Is Arista stock really a sell?

This brewing Ethernet battle is important. While Nvidia dominates the AI training hardware market with InfiniBand, as new AI systems and software come to market, new data center infrastructure will be needed to handle the ongoing operation of this software. Ethernet systems are likely to be a top technology to handle this work, so Nvidia encroaching on Arista's turf is notable.

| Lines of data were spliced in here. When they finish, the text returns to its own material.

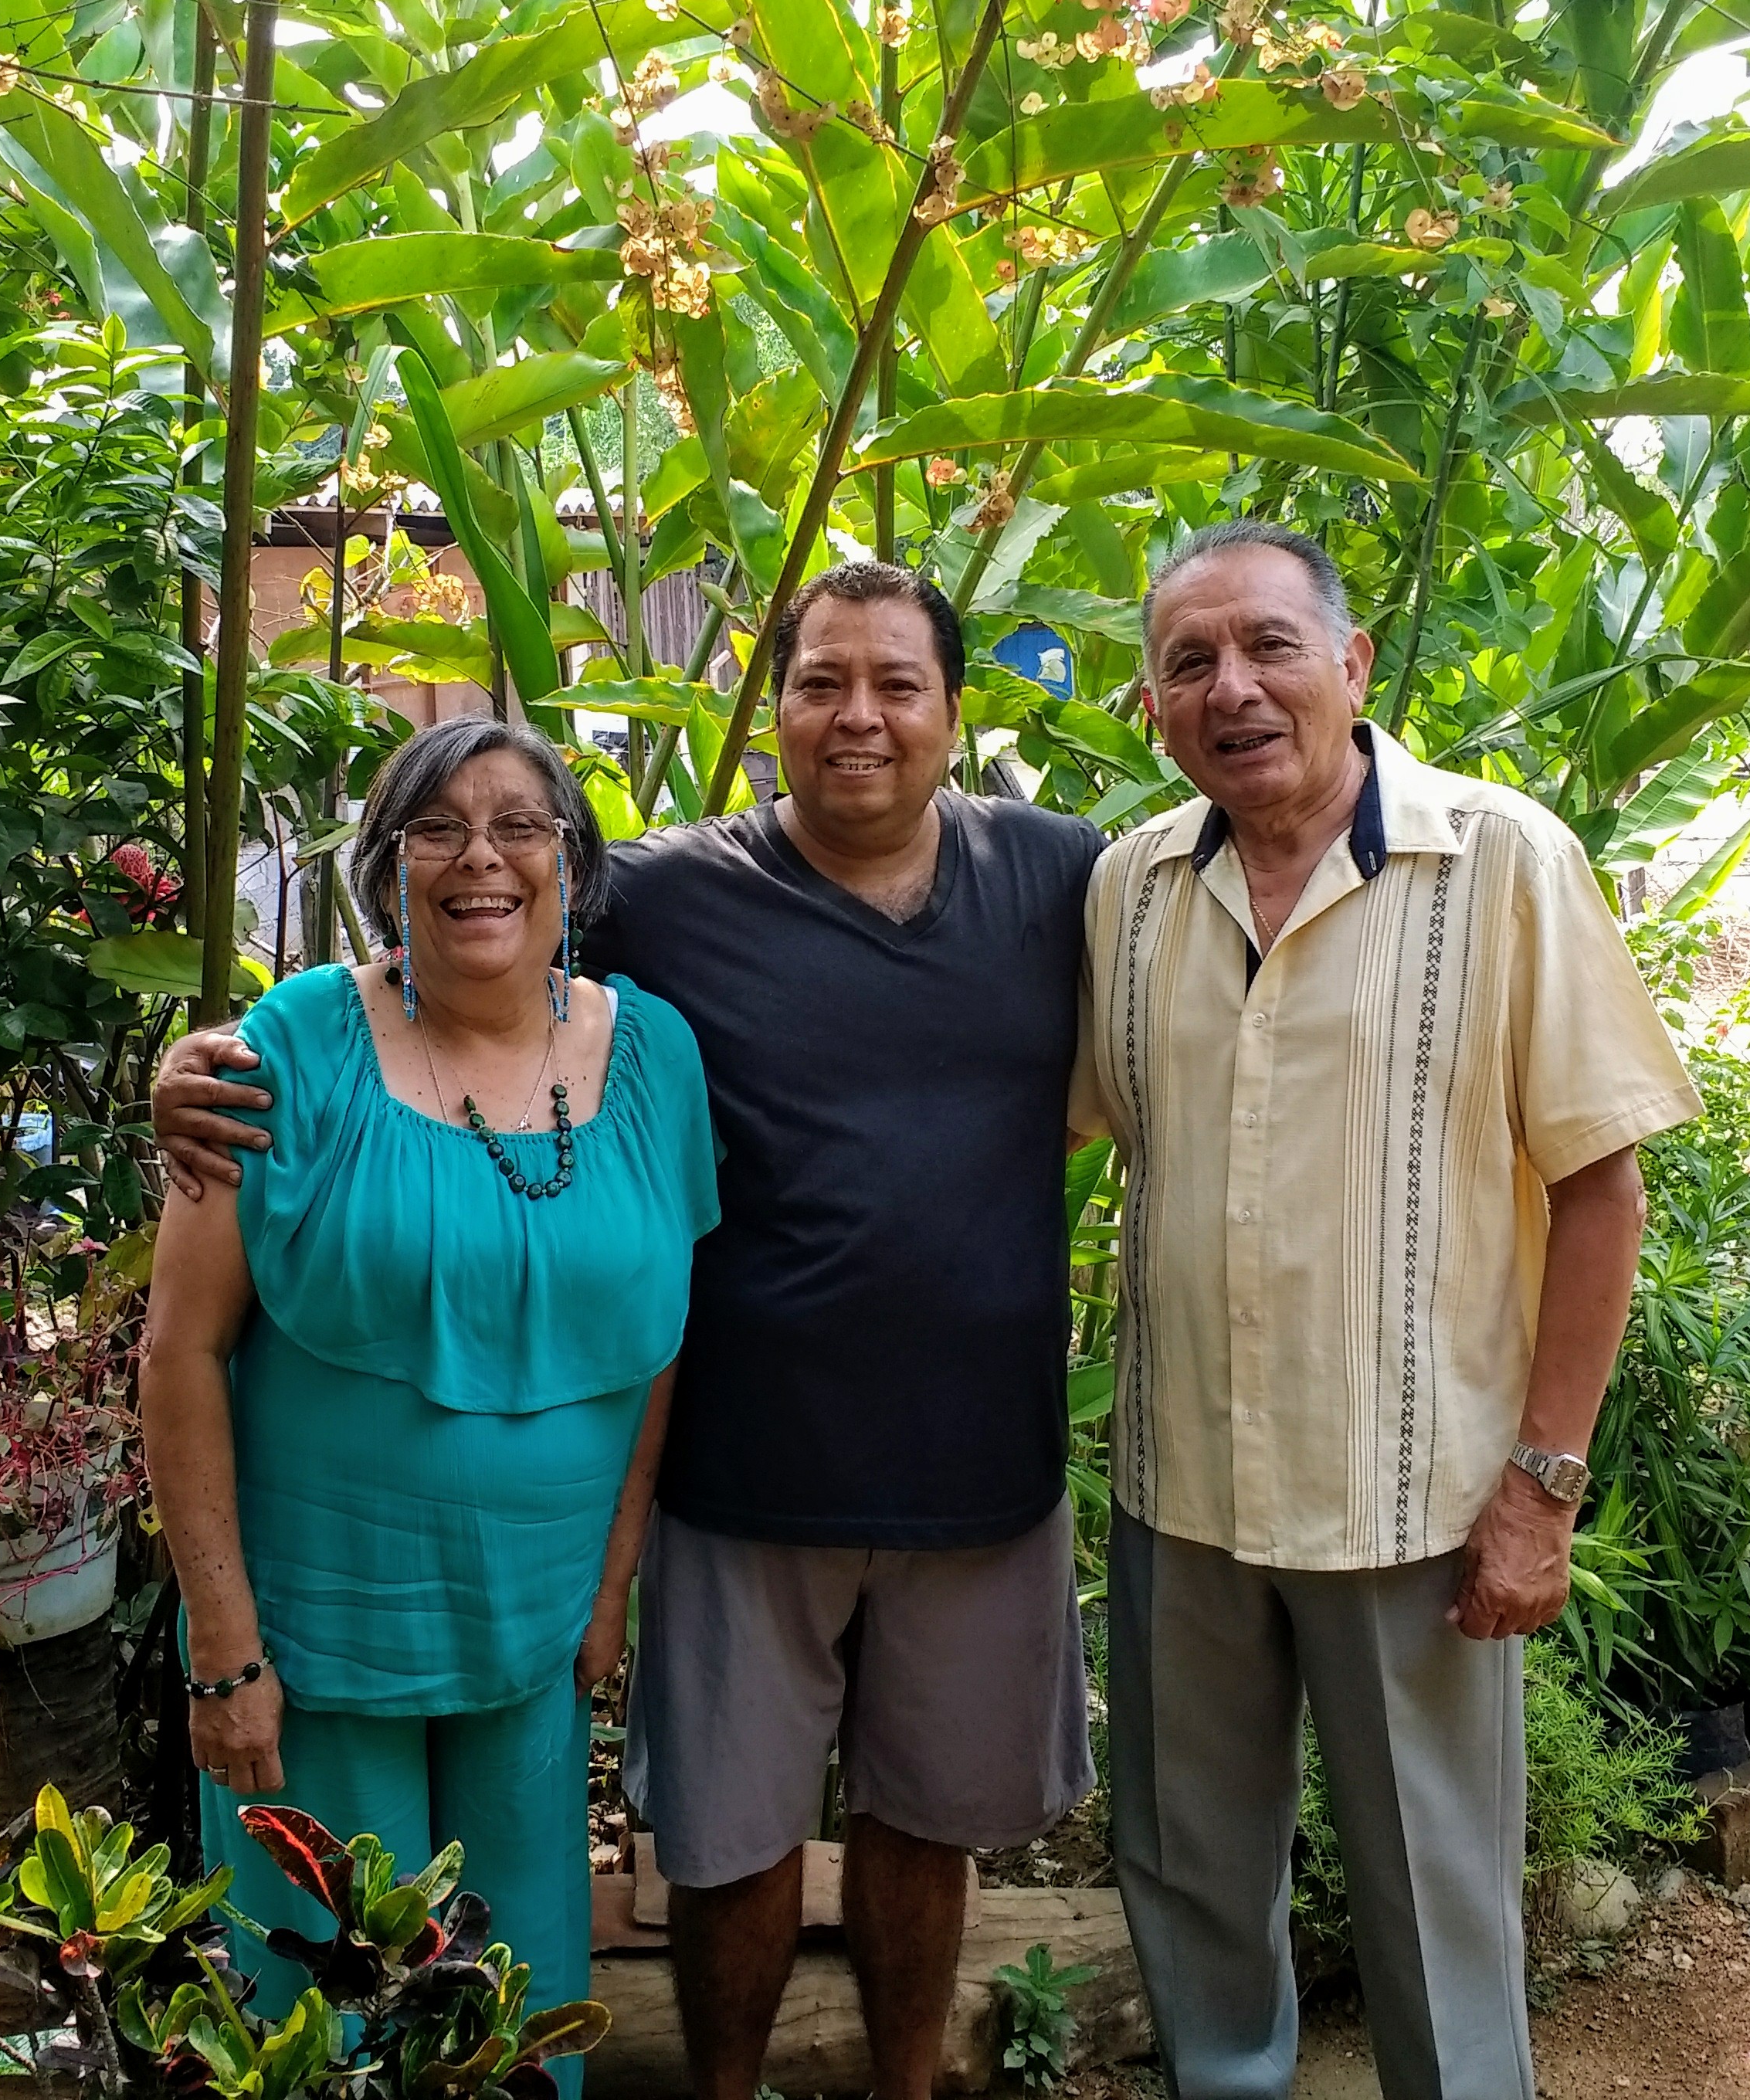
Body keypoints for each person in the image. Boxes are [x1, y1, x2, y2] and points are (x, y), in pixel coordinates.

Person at [155, 561, 1098, 2100]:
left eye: (899, 685)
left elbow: (1232, 923)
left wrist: (602, 1585)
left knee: (857, 1854)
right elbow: (193, 1322)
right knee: (651, 1864)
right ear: (772, 704)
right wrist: (178, 1067)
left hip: (854, 1517)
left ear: (951, 708)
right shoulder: (644, 903)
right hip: (616, 1523)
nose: (859, 717)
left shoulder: (1058, 878)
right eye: (819, 683)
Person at [1071, 519, 1699, 2100]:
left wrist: (1540, 1489)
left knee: (1438, 1907)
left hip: (1410, 1509)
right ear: (1152, 705)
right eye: (1189, 662)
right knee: (1191, 1881)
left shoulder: (1502, 862)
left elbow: (1599, 1193)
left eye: (1270, 646)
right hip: (1185, 1498)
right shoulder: (1128, 890)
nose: (1233, 688)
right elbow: (1087, 1144)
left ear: (1349, 666)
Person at [137, 718, 716, 2091]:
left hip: (531, 1642)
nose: (483, 859)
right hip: (317, 1650)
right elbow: (179, 1351)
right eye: (438, 827)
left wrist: (611, 1583)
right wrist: (224, 1650)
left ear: (573, 868)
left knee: (510, 2014)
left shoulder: (656, 1060)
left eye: (523, 826)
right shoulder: (289, 1049)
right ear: (383, 868)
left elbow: (656, 1347)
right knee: (331, 2006)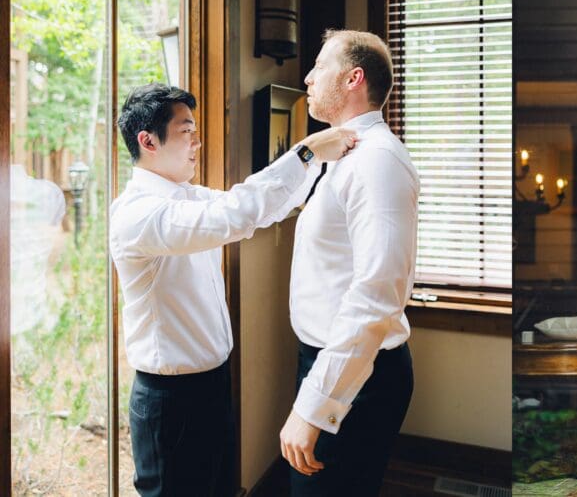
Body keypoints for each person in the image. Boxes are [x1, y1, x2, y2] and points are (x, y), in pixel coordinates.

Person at [110, 83, 357, 497]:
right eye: (186, 131)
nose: (197, 142)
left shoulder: (187, 197)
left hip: (211, 387)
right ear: (147, 140)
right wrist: (307, 151)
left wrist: (314, 162)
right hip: (171, 403)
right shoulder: (138, 215)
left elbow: (261, 209)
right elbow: (236, 215)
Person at [277, 30, 420, 496]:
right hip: (329, 361)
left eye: (320, 66)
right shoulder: (338, 154)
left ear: (354, 77)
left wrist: (313, 407)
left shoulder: (377, 162)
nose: (308, 76)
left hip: (359, 377)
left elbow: (377, 293)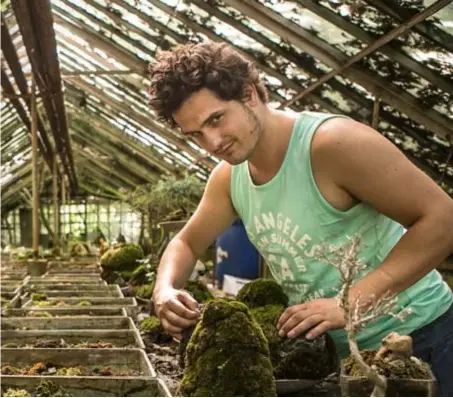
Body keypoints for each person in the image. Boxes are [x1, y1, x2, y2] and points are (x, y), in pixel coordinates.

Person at [148, 42, 453, 395]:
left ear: (249, 94)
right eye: (196, 134)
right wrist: (165, 289)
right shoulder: (230, 178)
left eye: (215, 119)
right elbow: (186, 242)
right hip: (339, 357)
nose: (212, 142)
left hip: (420, 340)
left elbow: (442, 219)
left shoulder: (331, 144)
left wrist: (351, 301)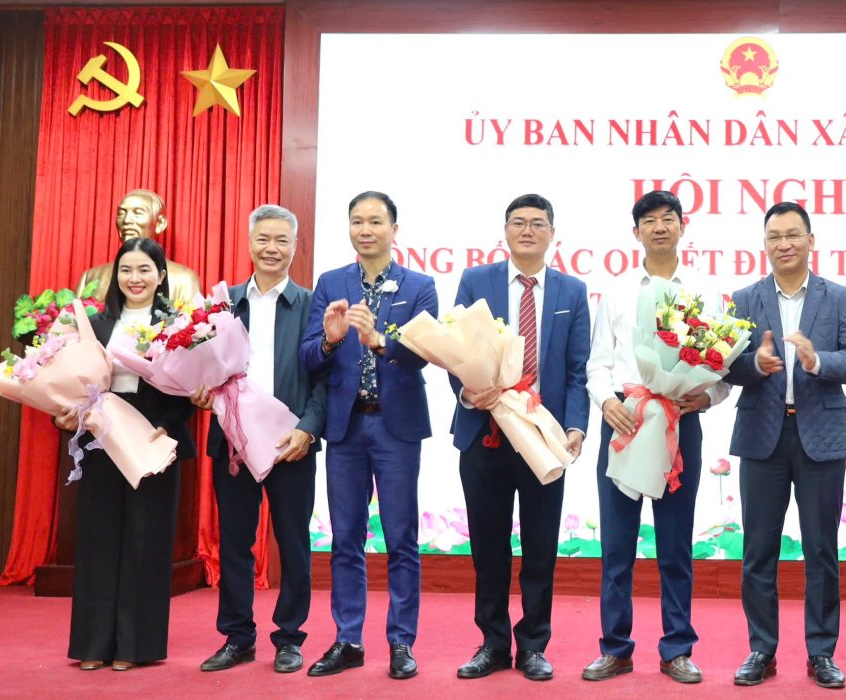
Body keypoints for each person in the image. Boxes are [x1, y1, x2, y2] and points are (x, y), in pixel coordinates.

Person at [583, 190, 729, 685]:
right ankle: (615, 648)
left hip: (679, 426)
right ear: (636, 232)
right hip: (625, 423)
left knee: (675, 546)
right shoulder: (617, 292)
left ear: (683, 227)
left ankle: (677, 649)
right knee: (617, 546)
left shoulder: (707, 292)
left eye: (669, 218)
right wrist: (605, 403)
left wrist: (705, 398)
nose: (660, 227)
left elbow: (722, 371)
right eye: (650, 221)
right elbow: (597, 364)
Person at [725, 201, 846, 689]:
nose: (783, 244)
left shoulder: (840, 298)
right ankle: (761, 650)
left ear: (811, 241)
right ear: (764, 244)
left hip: (821, 437)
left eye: (793, 235)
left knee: (821, 550)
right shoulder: (744, 299)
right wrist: (754, 365)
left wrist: (817, 361)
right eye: (774, 237)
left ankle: (821, 653)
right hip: (761, 436)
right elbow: (724, 364)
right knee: (757, 551)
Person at [450, 194, 590, 681]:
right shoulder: (477, 281)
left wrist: (575, 426)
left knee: (540, 546)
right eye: (518, 222)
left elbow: (577, 369)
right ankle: (492, 643)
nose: (527, 230)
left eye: (537, 223)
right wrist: (469, 392)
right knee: (488, 547)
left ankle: (533, 644)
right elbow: (454, 348)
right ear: (505, 231)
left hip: (543, 438)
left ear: (552, 233)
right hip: (484, 433)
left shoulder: (572, 291)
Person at [299, 191, 437, 680]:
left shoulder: (419, 285)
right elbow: (308, 357)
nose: (365, 230)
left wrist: (379, 340)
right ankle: (348, 640)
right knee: (345, 539)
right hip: (346, 426)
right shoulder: (331, 283)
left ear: (394, 230)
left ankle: (401, 642)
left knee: (401, 538)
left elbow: (426, 354)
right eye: (357, 221)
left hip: (395, 427)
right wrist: (331, 338)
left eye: (376, 221)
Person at [194, 205, 327, 674]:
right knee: (235, 542)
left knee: (293, 543)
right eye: (263, 239)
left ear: (295, 246)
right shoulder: (222, 304)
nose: (272, 248)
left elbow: (325, 378)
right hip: (233, 441)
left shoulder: (312, 304)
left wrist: (308, 428)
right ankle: (238, 637)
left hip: (291, 441)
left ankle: (289, 638)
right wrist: (196, 388)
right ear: (250, 243)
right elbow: (201, 367)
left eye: (282, 240)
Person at [59, 237, 196, 671]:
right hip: (101, 435)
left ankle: (136, 646)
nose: (134, 278)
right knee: (98, 538)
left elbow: (191, 388)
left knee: (145, 540)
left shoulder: (179, 326)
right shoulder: (94, 326)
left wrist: (168, 424)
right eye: (126, 270)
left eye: (144, 270)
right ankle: (94, 643)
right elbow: (70, 383)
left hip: (154, 436)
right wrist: (65, 412)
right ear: (115, 276)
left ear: (160, 276)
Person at [76, 189, 201, 303]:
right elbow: (72, 318)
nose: (126, 220)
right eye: (121, 213)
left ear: (160, 224)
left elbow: (192, 318)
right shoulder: (90, 277)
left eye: (138, 213)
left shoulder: (184, 279)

That said, Arista is hardly helpless. Last summer, it helped form the Ultra Ethernet Consortium (UEC), along with one of its top chip design partners, Broadcom, and others. In addition to pushing the boundaries of what's possible for Ethernet in operating AI and other high-performance software, UEC could eventually yield equipment that does some disrupting of its own with Ethernet systems that could be used for AI training. Nvidia CEO Jensen Huang himself admits that UEC is doing important work.

I believe Arista Networks is going to be just fine in the long term. It already expected a slower year as competition ramps up and its customers digest last year's elevated spending. Management forecast 10% to 12% revenue growth in 2024, down from a 34% growth rate in 2023. It may be a slowdown, but Arista is still holding its own. Shares trade for about 34 times expected current-year earnings per share, a premium price, but this company has earned it with its stellar performance over time.